Hence, $v(I^{(k)}) \to (b_1 - a_1) \dotsm (b_n - a_n) = v(I)$ as $k \to \infty$ (the limit of a product is the product of the limits). Therefore, we can find some $K$ for which $\lvert v(I^{(K)}) - v(I)\rvert \le \varepsilon v(I)$ (this part requires $v(I) > 0$!) In particular, then we have $v(I^{(K)}) \le (1 + \varepsilon) v(I)$. So take $I^* = I^{(K)}$, and we are done.
Remarks. In the proof of the theorem from your book, they don't state the assumption that $v(I) > 0$ when they make use of this lemma. This assumption is actually necessary here! Can you see why? Can you also see why the theorem is still true when $v(I) = 0$ anyway?

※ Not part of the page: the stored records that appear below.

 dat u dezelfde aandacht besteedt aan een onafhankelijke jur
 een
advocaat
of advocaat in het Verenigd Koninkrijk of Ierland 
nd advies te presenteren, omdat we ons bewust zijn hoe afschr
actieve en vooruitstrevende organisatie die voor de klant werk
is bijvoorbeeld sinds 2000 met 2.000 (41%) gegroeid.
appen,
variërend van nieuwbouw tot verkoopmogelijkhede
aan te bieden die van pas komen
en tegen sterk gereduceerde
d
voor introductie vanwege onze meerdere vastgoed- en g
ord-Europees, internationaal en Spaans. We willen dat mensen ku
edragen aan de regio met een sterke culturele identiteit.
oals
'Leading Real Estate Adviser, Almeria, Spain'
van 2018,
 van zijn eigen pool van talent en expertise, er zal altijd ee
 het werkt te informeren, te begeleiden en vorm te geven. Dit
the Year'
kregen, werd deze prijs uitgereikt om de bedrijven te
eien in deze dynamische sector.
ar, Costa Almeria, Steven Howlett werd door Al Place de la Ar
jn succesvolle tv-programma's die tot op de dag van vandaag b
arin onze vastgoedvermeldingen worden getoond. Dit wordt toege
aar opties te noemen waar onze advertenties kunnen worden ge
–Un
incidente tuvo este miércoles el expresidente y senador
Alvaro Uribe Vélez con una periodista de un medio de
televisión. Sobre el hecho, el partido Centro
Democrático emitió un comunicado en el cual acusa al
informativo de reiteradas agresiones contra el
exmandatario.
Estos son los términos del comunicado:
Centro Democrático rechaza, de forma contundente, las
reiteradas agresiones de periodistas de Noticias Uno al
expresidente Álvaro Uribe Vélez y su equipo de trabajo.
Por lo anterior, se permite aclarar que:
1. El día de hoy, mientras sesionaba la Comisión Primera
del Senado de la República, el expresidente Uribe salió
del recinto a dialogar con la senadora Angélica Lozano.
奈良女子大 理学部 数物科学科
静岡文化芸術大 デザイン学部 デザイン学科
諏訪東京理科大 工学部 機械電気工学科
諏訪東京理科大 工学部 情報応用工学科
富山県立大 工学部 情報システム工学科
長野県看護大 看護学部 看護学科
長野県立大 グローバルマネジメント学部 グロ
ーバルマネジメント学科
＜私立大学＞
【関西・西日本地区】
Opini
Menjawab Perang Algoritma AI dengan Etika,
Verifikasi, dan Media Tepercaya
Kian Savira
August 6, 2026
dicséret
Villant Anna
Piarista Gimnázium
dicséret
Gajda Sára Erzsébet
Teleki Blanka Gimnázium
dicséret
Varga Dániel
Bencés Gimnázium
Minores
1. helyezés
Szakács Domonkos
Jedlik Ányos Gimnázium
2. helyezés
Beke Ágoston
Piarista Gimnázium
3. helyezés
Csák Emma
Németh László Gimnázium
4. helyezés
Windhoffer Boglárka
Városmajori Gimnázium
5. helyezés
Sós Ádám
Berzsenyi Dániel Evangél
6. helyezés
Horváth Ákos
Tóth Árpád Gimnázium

In general, I think the moral of this argument is "don't bother too much with finding explicit bounds when you don't need to". At this point in your analysis career, you have proved a lot of nice analysis results in the past - and you should use them liberally! It's important to start realising the "bigger-picture", intuitive reason why something is true, and also be able to translate that into a "bigger-picture", intuitive proof that doesn't involve too much messing around.

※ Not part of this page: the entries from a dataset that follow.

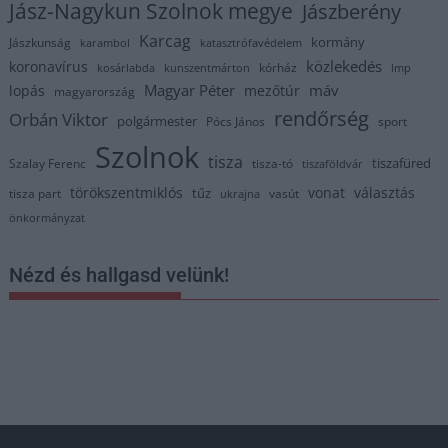
Jász-Nagykun Szolnok megye
Jászberény
Karcag
kormány
Jászkunság
karambol
katasztrófavédelem
közlekedés
koronavírus
kórház
kosárlabda
kunszentmárton
lmp
Magyar Péter
máv
lopás
mezőtúr
magyarország
rendőrség
Orbán Viktor
polgármester
Pócs János
sport
Szolnok
tisza
tiszafüred
Szalay Ferenc
tisza-tó
tiszaföldvár
törökszentmiklós
vonat
választás
tűz
tisza part
vasút
ukrajna
önkormányzat
Nézd és hallgasd velünk!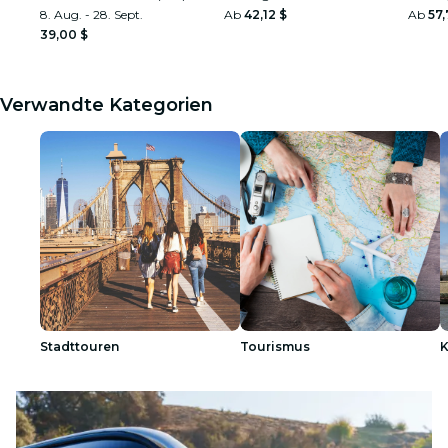
8. Aug. - 28. Sept.
Ab
42,12 $
Ab
57,
39,00 $
Verwandte Kategorien
Stadttouren
Tourismus
K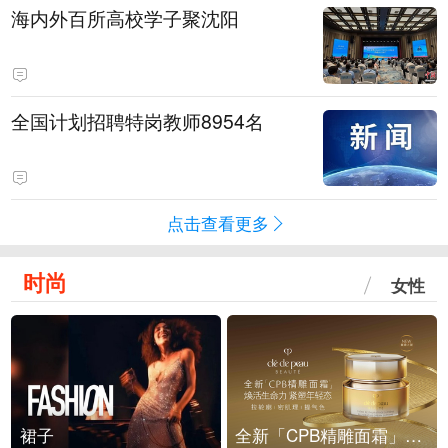
海内外百所高校学子聚沈阳
全国计划招聘特岗教师8954名
点击查看更多
时尚
女性
裙子
全新「CPB精雕面霜」重磅上市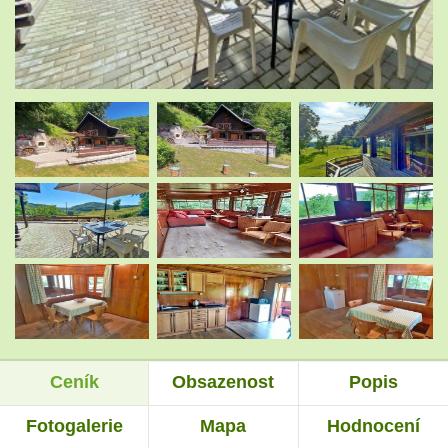
.
.
.
.
.
.
Ceník
Obsazenost
Popis
.
.
Fotogalerie
Mapa
Hodnocení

I suspect that if you asked the authors of your book to justify this fact, they would just say "it's obvious, because you can make the box a tiny bit bigger". If you pressed them on it, they might say "making the box bigger changes the volume continuously". If you put a gun to their heads I reckon they might write down the proof I give, but really this level of detail is no longer necessary if you're at the point of learning measure theory. (Of course, you should always make sure that you believe the facts that are supposed to be obvious, and that you could write down a proof like this if you wanted. So very well done for being critical enough of the proofs you read to end up asking this question!)

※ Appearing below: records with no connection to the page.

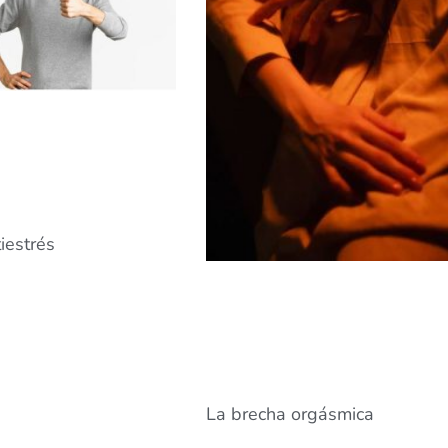
iestrés
La brecha orgásmica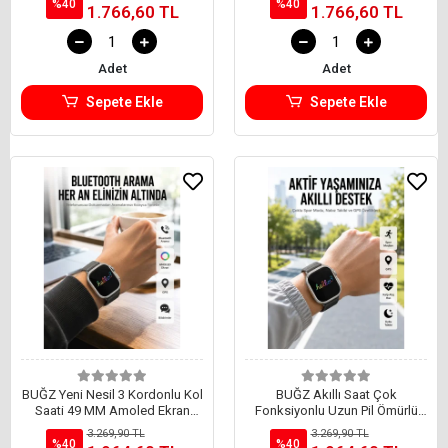
%40
%40
1.766,60 TL
1.766,60 TL
Adet
Adet
Sepete Ekle
Sepete Ekle
BUĞZ Yeni Nesil 3 Kordonlu Kol
BUĞZ Akıllı Saat Çok
Saati 49 MM Amoled Ekran
Fonksiyonlu Uzun Pil Ömürlü
Akıllı Saat
Çağrı Cevaplayabilen Kol Saati
3.269,90 TL
3.269,90 TL
%40
%40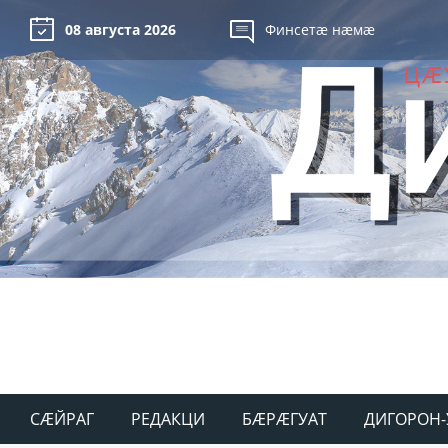
08 августа 2026
Финсетæ нæмæ
СÆЙРАГ
РЕДАКЦИ
БÆРÆГУАТ
ДИГОРОН-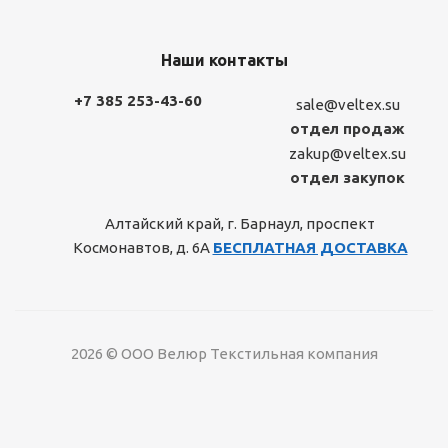
Наши контакты
+7 385 253-43-60
sale@veltex.su
отдел продаж
zakup@veltex.su
отдел закупок
Алтайский край, г. Барнаул, проспект
Космонавтов, д. 6А
БЕСПЛАТНАЯ ДОСТАВКА
2026 © ООО Велюр Текстильная компания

Nevertheless, I will remark that it is possible to find an explicit $\delta$ if you want to. In fact, all the facts about sequences that I use in my proof above give you perfectly constructive bounds, so you can work out what $K$ will be in terms of $\varepsilon$. I don't think this is a terribly productive exercise. I will sketch another proof that just directly picks a $\delta$:
Proof 2. Let $\delta > 0$ and consider the intervals $[a_j - \delta, b_j + \delta]$ for $j = 1, \dotsc, n$. Observe that \begin{equation*} \frac {v([a_1 - \delta, b_1 + \delta] \times \dotsb \times [a_n - \delta, b_n + \delta])} {v(I)} = \frac {(b_1 - a_1 + 2\delta)\dotsm(b_n - a_n + 2\delta)} {(b_1 - a_1)\dotsm(b_n - a_n)} \end{equation*} Now we want to make this ratio less than or equal to $1 + \varepsilon$. To achieve this, we'll divide the $(1 + \varepsilon)$ across the $n$ factors $(b_j - a_j + 2\delta)/(b_j - a_j)$ - in particular it will suffice if each of these factors is less than or equal to $(1 + \varepsilon)^{\frac 1n}$. In other words, we need to pick $\delta$ such that $b_j - a_j + 2\delta \le (b_j - a_j)(1 + \varepsilon)^{\frac 1n}$, or in other words, $\delta \le \tfrac 12 (b_j - a_j)[(1 + \varepsilon)^{\frac 1n} - 1]$.
So take $\delta = \min\{\tfrac 12 (b_j - a_j)[(1 + \varepsilon)^{\frac 1n} - 1] : j = 1, \dotsc, n\}$, and we are done.
I will emphasise again that this proof really isn't any better than the first one I gave. The exact algebra really isn't the point of this lemma, in my opinion, and getting bogged down in $\varepsilon-\delta$ manipulations kind of obscures what's really going on.
Lastly, let me remark - in your algebra for the case $\Bbb R^2$, you can finish what you started there by considering what happens in the limit $\delta \to 0$, very much in the spirit of my first proof.